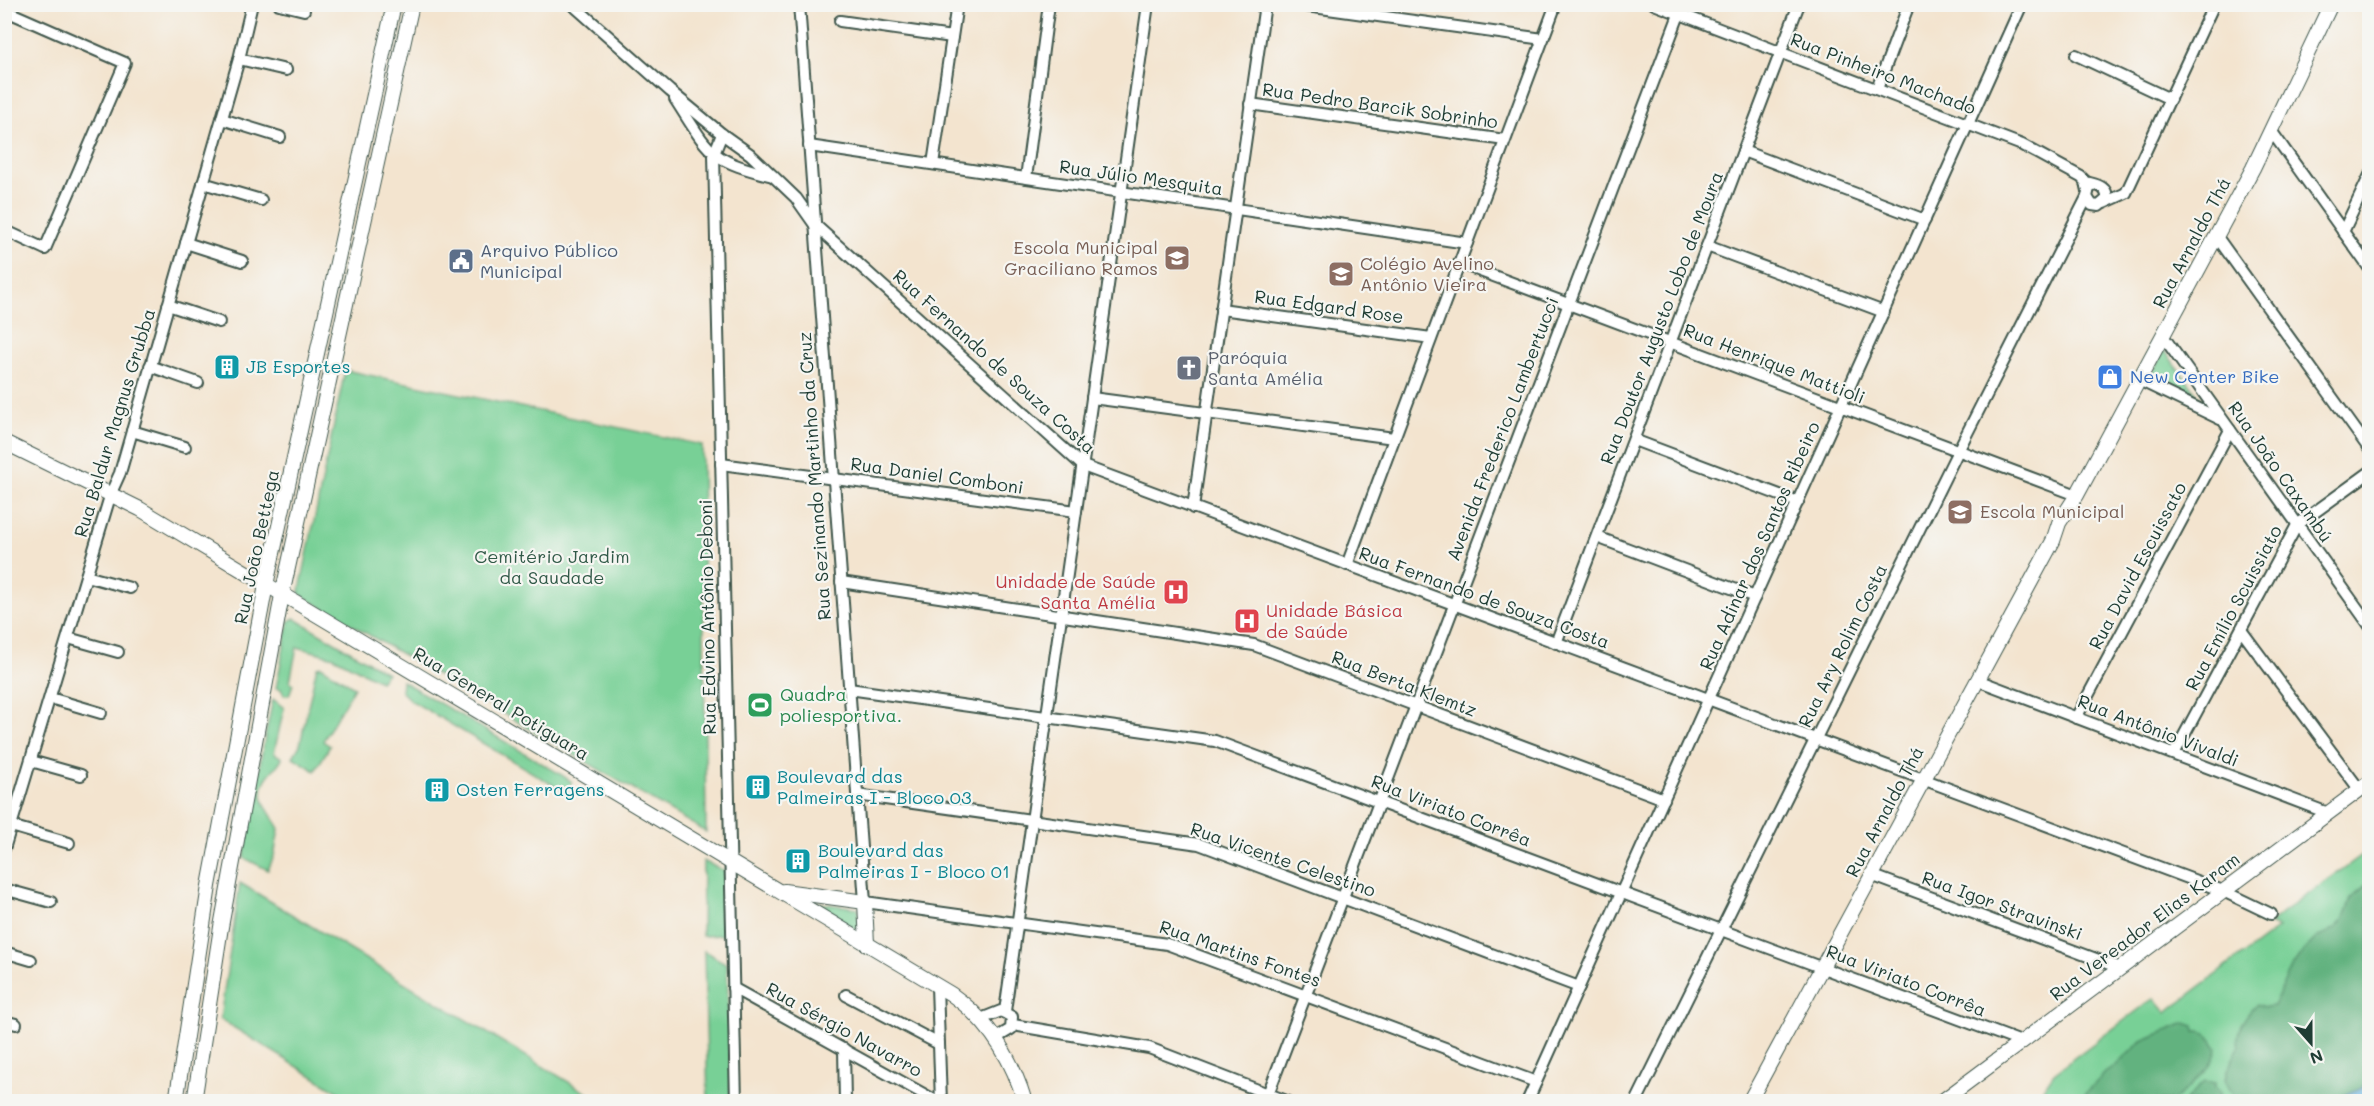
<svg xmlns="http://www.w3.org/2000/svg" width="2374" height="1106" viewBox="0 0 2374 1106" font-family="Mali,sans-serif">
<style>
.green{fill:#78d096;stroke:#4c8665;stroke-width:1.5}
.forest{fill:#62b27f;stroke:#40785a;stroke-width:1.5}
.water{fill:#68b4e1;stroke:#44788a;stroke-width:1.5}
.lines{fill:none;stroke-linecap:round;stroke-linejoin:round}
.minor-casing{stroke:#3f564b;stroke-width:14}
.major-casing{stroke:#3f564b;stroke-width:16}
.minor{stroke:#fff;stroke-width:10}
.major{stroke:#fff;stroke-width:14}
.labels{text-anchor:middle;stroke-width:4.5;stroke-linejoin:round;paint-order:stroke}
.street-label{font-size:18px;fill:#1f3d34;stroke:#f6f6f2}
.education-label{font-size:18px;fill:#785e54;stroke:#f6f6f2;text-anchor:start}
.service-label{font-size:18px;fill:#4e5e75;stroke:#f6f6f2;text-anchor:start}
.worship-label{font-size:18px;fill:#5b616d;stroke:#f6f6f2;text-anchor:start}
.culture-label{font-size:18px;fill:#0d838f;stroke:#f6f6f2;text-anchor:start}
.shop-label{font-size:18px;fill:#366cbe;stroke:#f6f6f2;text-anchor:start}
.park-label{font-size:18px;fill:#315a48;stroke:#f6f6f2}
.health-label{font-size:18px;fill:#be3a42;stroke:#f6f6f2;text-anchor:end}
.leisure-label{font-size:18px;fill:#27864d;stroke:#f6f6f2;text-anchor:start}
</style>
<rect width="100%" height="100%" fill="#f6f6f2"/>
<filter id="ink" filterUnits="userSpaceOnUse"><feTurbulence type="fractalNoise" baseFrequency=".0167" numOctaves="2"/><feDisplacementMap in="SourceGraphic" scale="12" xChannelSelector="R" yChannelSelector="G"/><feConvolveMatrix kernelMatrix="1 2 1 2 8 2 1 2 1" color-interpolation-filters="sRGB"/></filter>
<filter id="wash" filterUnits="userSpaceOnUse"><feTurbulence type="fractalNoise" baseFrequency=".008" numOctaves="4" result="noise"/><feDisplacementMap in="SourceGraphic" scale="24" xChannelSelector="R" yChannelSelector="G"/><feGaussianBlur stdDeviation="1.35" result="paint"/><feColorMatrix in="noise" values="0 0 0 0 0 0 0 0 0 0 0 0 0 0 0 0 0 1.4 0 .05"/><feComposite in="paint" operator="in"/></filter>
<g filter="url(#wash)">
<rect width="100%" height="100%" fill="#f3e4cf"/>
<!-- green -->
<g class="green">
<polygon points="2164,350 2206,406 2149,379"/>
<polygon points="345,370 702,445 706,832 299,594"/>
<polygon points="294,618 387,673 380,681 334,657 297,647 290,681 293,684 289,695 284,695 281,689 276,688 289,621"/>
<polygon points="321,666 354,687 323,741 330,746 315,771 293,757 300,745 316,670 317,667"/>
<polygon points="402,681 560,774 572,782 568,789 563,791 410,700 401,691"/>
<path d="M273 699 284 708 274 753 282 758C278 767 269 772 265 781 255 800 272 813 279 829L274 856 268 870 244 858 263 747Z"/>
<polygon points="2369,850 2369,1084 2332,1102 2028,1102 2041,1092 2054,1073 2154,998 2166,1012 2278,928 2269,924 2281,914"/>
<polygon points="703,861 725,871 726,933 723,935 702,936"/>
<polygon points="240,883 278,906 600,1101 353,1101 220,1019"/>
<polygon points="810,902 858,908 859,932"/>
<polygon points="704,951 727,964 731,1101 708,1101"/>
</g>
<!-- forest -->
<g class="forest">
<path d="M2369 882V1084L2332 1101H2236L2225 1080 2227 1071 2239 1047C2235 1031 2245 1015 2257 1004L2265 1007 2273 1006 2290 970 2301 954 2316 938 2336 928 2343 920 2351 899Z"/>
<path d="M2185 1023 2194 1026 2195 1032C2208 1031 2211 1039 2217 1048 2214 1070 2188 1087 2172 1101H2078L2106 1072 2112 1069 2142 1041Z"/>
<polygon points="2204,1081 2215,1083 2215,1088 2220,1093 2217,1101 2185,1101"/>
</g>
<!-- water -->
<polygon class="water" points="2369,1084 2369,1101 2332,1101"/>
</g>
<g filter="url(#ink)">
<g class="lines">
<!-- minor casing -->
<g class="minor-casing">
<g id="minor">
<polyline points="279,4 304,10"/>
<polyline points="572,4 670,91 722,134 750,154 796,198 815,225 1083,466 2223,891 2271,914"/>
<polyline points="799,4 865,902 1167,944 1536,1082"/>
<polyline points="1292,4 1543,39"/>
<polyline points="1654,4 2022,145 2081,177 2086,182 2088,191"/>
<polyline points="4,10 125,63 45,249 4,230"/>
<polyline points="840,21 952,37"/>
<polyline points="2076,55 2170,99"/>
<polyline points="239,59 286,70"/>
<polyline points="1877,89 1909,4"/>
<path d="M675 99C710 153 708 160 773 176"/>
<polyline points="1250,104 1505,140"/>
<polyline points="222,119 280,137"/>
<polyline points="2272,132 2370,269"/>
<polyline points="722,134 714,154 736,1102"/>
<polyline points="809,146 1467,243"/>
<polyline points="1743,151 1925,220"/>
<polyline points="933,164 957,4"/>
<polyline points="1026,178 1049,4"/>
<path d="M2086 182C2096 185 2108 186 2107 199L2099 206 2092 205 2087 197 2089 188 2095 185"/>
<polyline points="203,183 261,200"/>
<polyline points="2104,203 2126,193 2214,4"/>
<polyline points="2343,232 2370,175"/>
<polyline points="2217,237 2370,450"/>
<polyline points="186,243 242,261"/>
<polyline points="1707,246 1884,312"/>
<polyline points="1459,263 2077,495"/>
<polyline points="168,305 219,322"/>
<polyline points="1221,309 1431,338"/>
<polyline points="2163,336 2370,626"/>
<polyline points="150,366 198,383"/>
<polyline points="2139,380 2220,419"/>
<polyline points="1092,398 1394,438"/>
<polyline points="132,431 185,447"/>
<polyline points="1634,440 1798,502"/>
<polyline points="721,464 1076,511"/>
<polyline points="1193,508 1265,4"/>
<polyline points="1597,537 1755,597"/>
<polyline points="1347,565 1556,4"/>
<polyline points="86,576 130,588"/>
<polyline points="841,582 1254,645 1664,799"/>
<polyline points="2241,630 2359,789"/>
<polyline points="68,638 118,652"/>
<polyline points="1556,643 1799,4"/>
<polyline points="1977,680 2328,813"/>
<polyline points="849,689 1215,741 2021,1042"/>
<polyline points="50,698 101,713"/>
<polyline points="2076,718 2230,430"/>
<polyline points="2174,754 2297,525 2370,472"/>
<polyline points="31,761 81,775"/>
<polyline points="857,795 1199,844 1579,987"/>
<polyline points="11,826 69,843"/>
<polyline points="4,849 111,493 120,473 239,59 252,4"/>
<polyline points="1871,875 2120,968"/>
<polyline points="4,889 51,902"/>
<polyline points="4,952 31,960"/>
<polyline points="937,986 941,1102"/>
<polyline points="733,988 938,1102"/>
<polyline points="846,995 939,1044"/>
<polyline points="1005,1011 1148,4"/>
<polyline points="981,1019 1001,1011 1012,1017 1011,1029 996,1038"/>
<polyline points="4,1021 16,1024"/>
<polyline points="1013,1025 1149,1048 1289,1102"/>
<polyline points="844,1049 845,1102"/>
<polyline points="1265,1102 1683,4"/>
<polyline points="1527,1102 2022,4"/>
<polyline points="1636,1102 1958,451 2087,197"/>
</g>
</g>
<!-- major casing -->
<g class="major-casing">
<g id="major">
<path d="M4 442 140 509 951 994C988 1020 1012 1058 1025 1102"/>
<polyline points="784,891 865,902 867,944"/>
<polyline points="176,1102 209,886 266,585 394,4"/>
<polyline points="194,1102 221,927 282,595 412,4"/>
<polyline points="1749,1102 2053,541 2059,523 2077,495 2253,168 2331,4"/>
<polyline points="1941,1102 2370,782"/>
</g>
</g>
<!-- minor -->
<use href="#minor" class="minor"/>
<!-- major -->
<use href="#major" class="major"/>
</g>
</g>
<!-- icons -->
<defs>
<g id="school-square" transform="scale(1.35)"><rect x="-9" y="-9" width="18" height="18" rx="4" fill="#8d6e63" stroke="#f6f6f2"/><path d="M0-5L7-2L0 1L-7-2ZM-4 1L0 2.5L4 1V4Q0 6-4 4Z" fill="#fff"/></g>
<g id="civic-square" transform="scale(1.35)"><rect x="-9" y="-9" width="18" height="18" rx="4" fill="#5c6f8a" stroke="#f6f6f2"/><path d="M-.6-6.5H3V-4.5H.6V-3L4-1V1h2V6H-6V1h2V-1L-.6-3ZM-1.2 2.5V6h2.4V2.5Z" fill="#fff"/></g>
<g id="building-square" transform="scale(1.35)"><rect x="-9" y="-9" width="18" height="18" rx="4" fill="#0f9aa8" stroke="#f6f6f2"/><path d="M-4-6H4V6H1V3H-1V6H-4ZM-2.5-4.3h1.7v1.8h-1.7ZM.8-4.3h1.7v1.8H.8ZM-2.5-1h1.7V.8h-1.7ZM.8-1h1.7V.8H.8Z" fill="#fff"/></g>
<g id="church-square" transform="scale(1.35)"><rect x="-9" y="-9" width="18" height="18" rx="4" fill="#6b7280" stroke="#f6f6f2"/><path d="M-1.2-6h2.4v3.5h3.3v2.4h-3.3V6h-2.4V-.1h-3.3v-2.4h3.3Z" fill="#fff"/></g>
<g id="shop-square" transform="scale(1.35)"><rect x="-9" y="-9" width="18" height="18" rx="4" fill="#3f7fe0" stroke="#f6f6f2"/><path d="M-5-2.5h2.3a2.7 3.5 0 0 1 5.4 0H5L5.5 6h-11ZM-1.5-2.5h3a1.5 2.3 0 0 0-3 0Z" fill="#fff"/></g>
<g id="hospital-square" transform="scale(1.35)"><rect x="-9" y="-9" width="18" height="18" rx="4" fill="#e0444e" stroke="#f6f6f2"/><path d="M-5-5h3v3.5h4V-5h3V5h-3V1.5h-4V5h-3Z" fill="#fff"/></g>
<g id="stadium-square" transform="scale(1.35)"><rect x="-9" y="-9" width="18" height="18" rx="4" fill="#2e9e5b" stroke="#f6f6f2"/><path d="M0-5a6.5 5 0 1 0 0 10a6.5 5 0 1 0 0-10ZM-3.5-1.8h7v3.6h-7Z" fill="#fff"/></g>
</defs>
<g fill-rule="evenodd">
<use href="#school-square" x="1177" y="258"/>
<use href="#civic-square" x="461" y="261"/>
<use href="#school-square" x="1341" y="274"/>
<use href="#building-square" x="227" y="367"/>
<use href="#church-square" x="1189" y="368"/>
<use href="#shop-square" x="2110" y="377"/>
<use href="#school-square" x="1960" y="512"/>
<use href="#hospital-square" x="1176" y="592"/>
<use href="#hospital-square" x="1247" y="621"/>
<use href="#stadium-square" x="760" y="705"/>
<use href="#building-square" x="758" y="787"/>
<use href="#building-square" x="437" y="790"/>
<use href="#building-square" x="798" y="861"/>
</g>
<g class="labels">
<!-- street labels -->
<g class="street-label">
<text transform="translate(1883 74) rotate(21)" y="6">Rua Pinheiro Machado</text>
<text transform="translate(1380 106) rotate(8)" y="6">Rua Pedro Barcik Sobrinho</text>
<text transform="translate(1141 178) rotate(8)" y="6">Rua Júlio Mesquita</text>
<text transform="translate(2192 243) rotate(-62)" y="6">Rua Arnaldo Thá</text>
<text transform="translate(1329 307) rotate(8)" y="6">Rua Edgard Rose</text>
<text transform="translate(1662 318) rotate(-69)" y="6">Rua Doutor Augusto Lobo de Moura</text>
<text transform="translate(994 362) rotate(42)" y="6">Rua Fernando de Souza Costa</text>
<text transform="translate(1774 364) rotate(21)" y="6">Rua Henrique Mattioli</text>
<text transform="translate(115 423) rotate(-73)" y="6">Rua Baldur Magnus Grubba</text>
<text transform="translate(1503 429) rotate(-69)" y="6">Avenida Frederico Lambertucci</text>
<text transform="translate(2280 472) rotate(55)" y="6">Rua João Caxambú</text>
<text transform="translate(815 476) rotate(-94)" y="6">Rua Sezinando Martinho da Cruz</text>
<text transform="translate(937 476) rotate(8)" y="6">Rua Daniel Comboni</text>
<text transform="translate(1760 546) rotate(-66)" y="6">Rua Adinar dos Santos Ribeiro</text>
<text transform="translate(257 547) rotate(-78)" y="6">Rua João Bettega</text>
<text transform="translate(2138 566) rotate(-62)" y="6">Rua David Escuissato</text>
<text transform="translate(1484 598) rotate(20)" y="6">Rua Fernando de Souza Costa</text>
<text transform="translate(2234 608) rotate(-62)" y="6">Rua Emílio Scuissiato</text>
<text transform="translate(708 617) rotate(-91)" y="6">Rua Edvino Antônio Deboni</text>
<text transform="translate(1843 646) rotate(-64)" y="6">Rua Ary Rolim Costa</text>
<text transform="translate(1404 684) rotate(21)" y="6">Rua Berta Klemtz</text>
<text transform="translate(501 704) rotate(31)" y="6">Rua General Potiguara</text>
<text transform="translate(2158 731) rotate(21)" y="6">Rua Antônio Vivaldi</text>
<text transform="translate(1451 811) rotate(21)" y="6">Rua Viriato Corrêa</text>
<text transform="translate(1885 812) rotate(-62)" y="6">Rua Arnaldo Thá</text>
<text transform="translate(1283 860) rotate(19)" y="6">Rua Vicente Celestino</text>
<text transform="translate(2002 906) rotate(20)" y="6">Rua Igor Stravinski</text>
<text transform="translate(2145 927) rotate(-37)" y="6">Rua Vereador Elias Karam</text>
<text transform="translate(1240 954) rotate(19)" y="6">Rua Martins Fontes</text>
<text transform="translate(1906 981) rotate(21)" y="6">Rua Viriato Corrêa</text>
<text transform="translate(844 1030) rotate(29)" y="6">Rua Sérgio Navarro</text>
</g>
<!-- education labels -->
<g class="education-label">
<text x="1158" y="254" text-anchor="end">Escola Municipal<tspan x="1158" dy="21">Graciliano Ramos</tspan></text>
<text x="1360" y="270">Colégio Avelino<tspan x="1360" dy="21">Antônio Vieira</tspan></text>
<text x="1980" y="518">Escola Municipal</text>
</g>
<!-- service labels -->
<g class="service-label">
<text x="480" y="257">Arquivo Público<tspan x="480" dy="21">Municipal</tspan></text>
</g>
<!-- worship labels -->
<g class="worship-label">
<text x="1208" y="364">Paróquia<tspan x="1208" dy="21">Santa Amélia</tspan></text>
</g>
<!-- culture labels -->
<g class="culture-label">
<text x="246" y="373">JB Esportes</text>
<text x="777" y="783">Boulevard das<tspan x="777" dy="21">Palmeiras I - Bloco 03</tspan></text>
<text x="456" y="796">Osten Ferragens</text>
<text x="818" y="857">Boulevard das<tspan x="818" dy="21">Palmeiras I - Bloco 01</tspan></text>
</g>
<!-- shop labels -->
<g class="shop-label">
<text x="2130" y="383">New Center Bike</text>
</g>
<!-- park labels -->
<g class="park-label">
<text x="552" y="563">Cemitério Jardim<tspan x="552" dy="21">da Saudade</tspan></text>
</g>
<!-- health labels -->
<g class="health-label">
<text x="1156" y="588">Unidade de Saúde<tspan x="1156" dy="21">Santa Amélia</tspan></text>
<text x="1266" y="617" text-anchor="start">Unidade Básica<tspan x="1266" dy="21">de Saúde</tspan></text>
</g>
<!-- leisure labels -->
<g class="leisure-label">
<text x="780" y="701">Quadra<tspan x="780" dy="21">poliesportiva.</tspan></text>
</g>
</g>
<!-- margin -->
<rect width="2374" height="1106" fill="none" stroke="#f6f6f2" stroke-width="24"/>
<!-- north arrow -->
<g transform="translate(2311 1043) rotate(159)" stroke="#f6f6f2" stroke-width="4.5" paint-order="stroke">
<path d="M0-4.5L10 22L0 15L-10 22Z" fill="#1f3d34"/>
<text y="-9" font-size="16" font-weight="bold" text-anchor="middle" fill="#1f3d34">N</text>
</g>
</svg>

::::

Return every line of the material in which the word "order" is found.

Answer section
.labels{text-anchor:middle;stroke-width:4.5;stroke-linejoin:round;paint-order:stroke}
<g transform="translate(2311 1043) rotate(159)" stroke="#f6f6f2" stroke-width="4.5" paint-order="stroke">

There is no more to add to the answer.